FORMATION INITIALE DES ENSEIGNANT·E·S ET DES CPE. Cette rentrée est aussi marquée par l’entrée en vigueur progressive de la réforme de la formation initiale des enseignant·e·s et des CPE, et par la poursuite des travaux pour en préciser tous les contours… Les groupes de travail se suivent. Les questions sans réponses et les doutes s’accumulent. Nos sections universitaires montrent que les modules de préparation au concours en L3 ne sont pas financés en 2025, mais le ministère nous affirme que les demandes seront couvertes dans le budget 2026 (alors que 10 millions d’euros étaient prévus). En attendant les modules ont commencé, parfois avec moins d’heures ou plus d’étudiants… loin de l’accompagnement vanté par les ministres. Le financement des salaires des enseignant·e·s du scolaire qui devraient intervenir massivement dès la rentrée 2026 dans la nouvelle licence « professorat des écoles » et le nouveau master « Métiers de l’enseignement et de l’éducation », en plus de celles et ceux qui le font déjà, n’est pas clarifié. On voit par ailleurs assez mal comment les rectorats laisseront partir, même partiellement, des enseignant·e·s vers les universités compte-tenu de tout ce que nous avons décrit plus tôt sur la gestion des enseignant.e.s. Le partage des postes offerts à la session 2026 entre concours licence et concours master n’est pas connu alors que les inscriptions commencent la semaine prochaine, plus tôt que ce qui avait été annoncé. Les potentiels candidat·e·s devront s’inscrire sans connaître ni le nombre de postes offerts ni l’implantation des masters. On peut craindre une nouvelle diminution du nombre d’inscrit·e·s. loin des objectifs d’attractivité de la réforme.
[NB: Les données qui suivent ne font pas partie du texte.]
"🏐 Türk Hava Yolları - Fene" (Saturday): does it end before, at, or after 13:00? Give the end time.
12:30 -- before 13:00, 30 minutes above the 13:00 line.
GRÈVE DU 18 SEPTEMBRE. Pour la CFDT Éducation Formation Recherche Publiques, la mobilisation du 18 septembre prochain pour défendre le monde du travail face à des pistes budgétaires brutales et injustes sera aussi l’occasion d’appeler à une prise de conscience sur ce que les coupes budgétaires font au service public d’éducation et à ses agent·e·s.
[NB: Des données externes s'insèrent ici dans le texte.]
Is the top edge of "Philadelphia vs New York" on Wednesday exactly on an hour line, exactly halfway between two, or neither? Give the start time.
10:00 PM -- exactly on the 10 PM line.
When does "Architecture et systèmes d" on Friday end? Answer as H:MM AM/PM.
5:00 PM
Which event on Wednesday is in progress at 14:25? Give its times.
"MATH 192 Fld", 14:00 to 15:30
INVESTIR DANS L’ÉDUCATION, C’EST INVESTIR DANS L’AVENIR.Depuis plusieurs mois, nous alertons les ministres successifs sur la nécessité de ne pas pratiquer la politique du rabot au prétexte de la baisse démographique. Des voix scientifiques (Julien Grenet – cité p. 16-17 dans notre dossier de presse – et Pauline Charousset, Nina Guyon et Youssef Souidi, co-auteur·trice·s de la note de l’Institut des politiques publiques « Taille des classes et inégalités territoriales : quelle stratégie face à la baisse démographique ? » ; Élise Huylerie…) se joignent à nous et soulignent ce que la Nation doit à ses jeunesses et l’intérêt social, démocratique et même économique à le faire.

Raboter aujourd’hui, c’est faire le choix d’une École au rabais et c’est raboter l’avenir.
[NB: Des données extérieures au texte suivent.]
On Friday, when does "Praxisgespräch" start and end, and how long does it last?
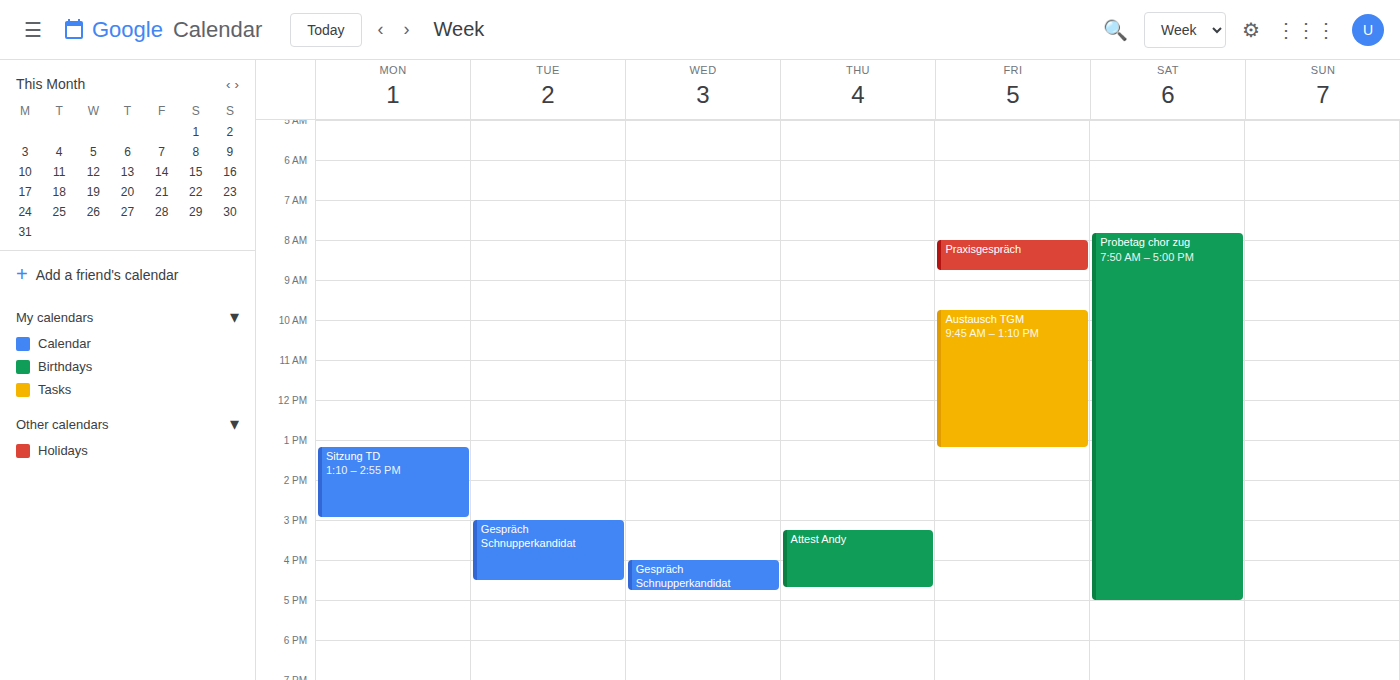
8:00 AM to 8:45 AM, 45 minutes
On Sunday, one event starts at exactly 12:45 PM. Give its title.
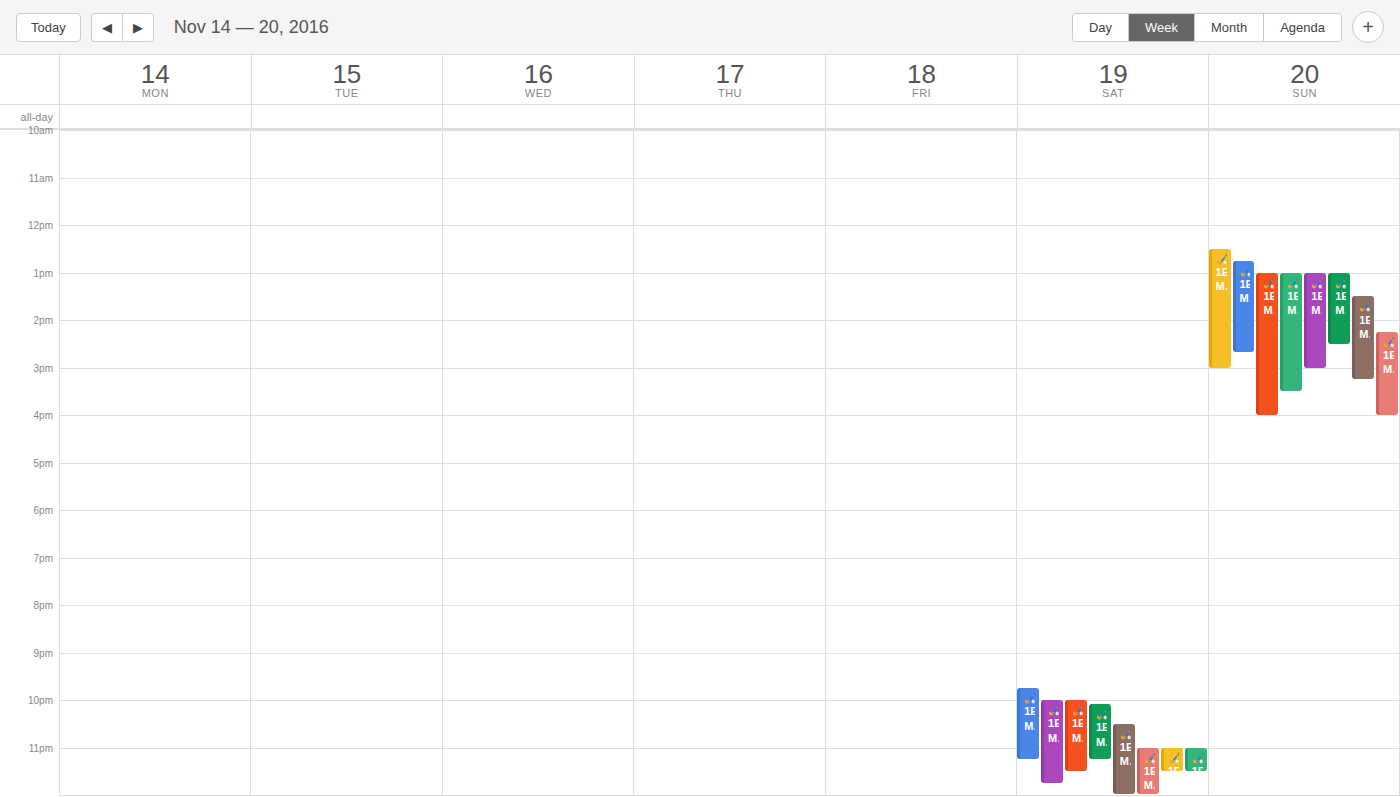
"🏑 1EK M120 | Apeldoorn H1"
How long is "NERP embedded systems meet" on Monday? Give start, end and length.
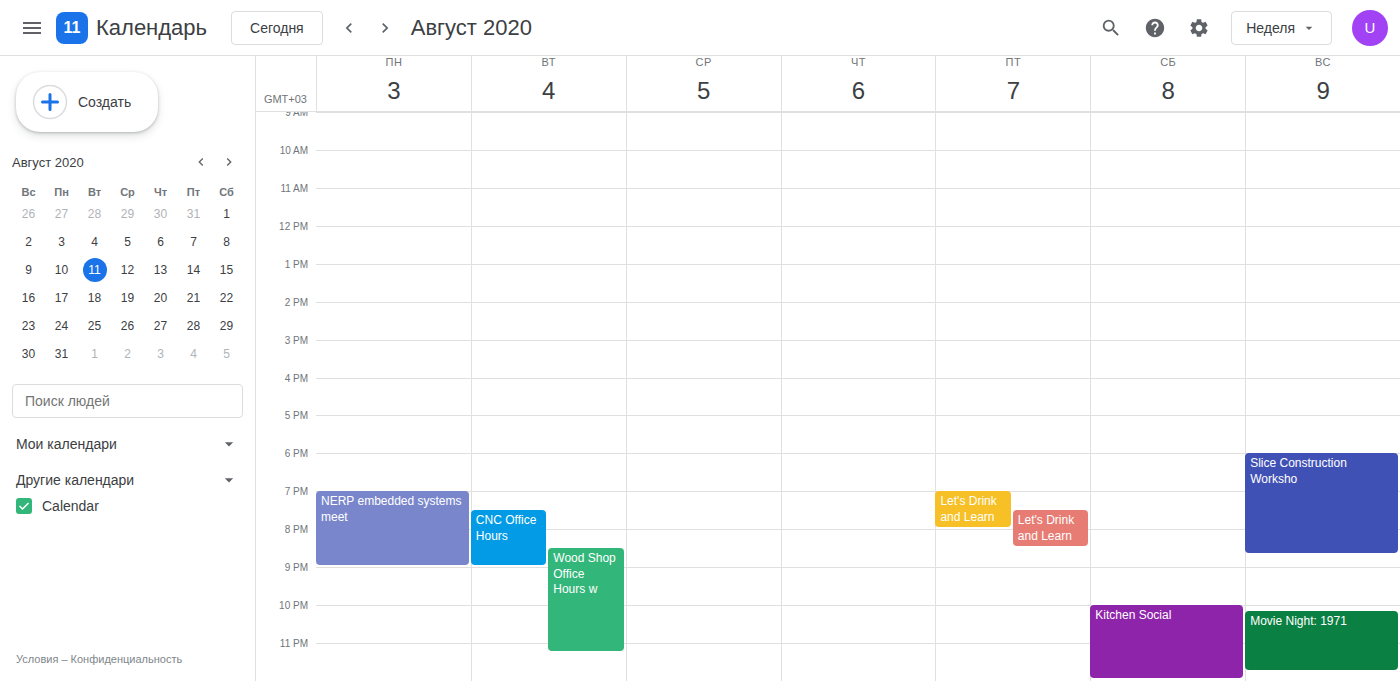
7:00 PM to 9:00 PM, 2 hours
Compte-tenu des récits de travail qui nous parviennent en cette rentrée, raboter encore, c’est dégrader les conditions de travail et d’étude, c’est favoriser les risques psychosociaux, l’épuisement professionnel, c’est rendre les métiers de l’éducation encore moins attractifs alors même que le contexte démographique, c’est aussi la nécessité de recruter dans les années qui viennent puisqu’il va y avoir de nombreux départs en retraite. Raboter aujourd’hui, c’est faire le choix d’une École au rabais et c’est raboter l’avenir.